It's no secret that this current administration is a bit controversial. But now, people are furious about Trump's latest comments on Charlottesville, and they're completely right to be up in arms about it all. When news of the disaster in Charlottesville, Virginia began to break, politicians everywhere took to Twitter or individual news conferences to issue statements condoning white supremacy and racism. Even well-known, conservative Republicans called out the actions of the Klu Klux Klan and neo-Nazis in Charlottesville over the weekend. But President Trump took his time. In fact, Trump waited two whole days before finally making a statement on whose to blame for the violence.
His initial statement was widely criticized across the media for not explicitly calling out the white supremacists gathered at the "Unite the Right" rally in Charlottesville. After a car reportedly rammed into a group of counter-protestors, killing one and injuring more than 30 others, Sen. Ted Cruz called on the Department of Justice to investigate the attack as domestic terrorism. Cruz even issued a statement saying: "The Nazis, the KKK, and white supremacists are repulsive and evil."
But the President of the United States? He called out violence "on many sides," and left it at that.
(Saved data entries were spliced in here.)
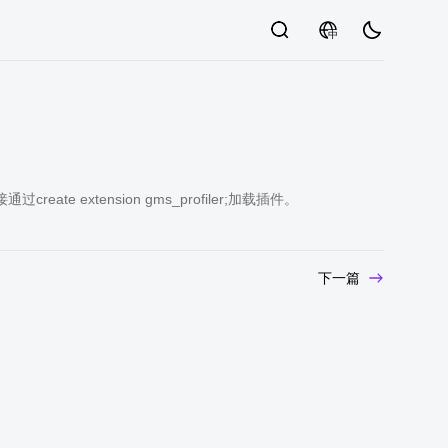
中
eate extension gms_profiler;加载插件。
下一篇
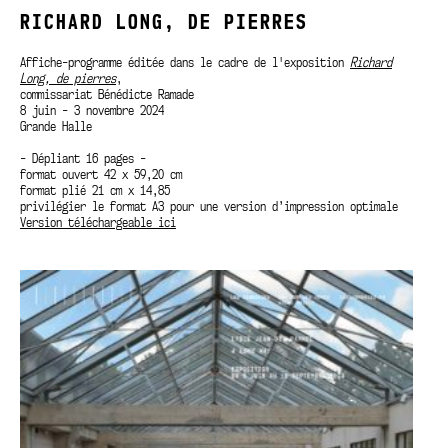
RICHARD LONG, DE PIERRES
Affiche-programme éditée dans le cadre de l'exposition
Richard
Long, de pierres
,
commissariat Bénédicte Ramade
8 juin - 3 novembre 2024
Grande Halle
- Dépliant 16 pages -
format ouvert 42 x 59,20 cm
format plié 21 cm x 14,85
privilégier le format A3 pour une version d’impression optimale
Version téléchargeable ici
And Tuesday, he actually defended those statements.
After a reporter asked Trump why he waited so long to make a statement about Charlottesville, Trump replied, stating that "the statement I made on Saturday, the first statement, was a fine statement." Of course, he couldn't stop there. After being asked if he thought the attack in Charlottesville was perpetuated by a member of the "alt-right" — a term adopted by white supremacists or neo-Nazis to describe their beliefs — Trump said, according to CNBC:
OK. What about the alt-left that came charging at [unintelligible] — excuse me, what about the alt-left that came charging at the, as you say, the alt-right. Do they have any semblance of guilt?
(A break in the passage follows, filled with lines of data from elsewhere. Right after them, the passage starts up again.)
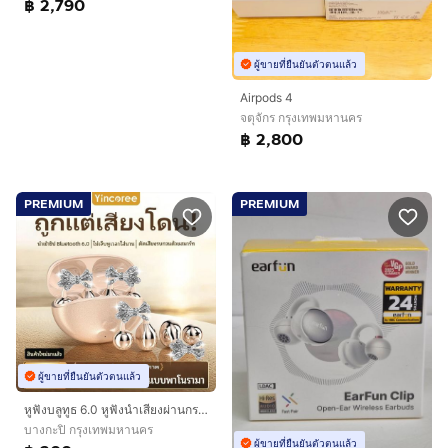
฿ 2,790
ผู้ขายที่ยืนยันตัวตนแล้ว
Airpods 4
จตุจักร กรุงเทพมหานคร
฿ 2,800
PREMIUM
PREMIUM
ผู้ขายที่ยืนยันตัวตนแล้ว
หูฟังบลูทูธ 6.0 หูฟังนำเสียงผ่านกระดูก ตัดเสียงรบกวน ใส่สบายไม่เจ็บหู ออกกำลังกาย กันน้ำ
บางกะปิ กรุงเทพมหานคร
ผู้ขายที่ยืนยันตัวตนแล้ว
Let me ask you this. What about the fact they came charging — that they came charging, with clubs in their hands, swinging clubs? Do they have any problem? I think they do. So, you know, as far as I'm concerned, that was a horrible, horrible day-
I will tell you something. I watched those very closely, much more closely than you people watched it, and you have- You had a group on one side that was bad and you had a group on the other side that was also very violent. And nobody wants to say that, but I'll say it right now. You had a group, you had a group on the other side that came charging in without a permit and they were very, very violent.
So, in short, Trump still refused to place the blame of the Charlottesville violence, and again blamed "both sides" for what happened. To clarify, what happened is that a white supremacist attended a "Unite the Right" rally, and reportedly rammed his car into a group of peaceful protestors, killing an innocent woman, who was later identified as Heather Heyer, according to The New York Times.
Investigators are still working to uncover whether the car attack was premeditated, but reports have already uncovered that he "long sympathized with Nazi views and had stood with a group of white supremacists hours before Saturday’s bloody crash," according to The Washington Post.
So, yes. People are completely right to be angry at Trump's complacent comments regarding Charlottesville.
At the end of the day, the events in Charlottesville wouldn't have taken place if white supremacists or neo-Nazis hadn't organized their rally. True, they were exercising their First Amendment rights, but that doesn't mean they aren't to blame. In this specific instance, the "alt-left" has nothing to do with the violence in Charlottesville — and Trump needs to acknowledge that.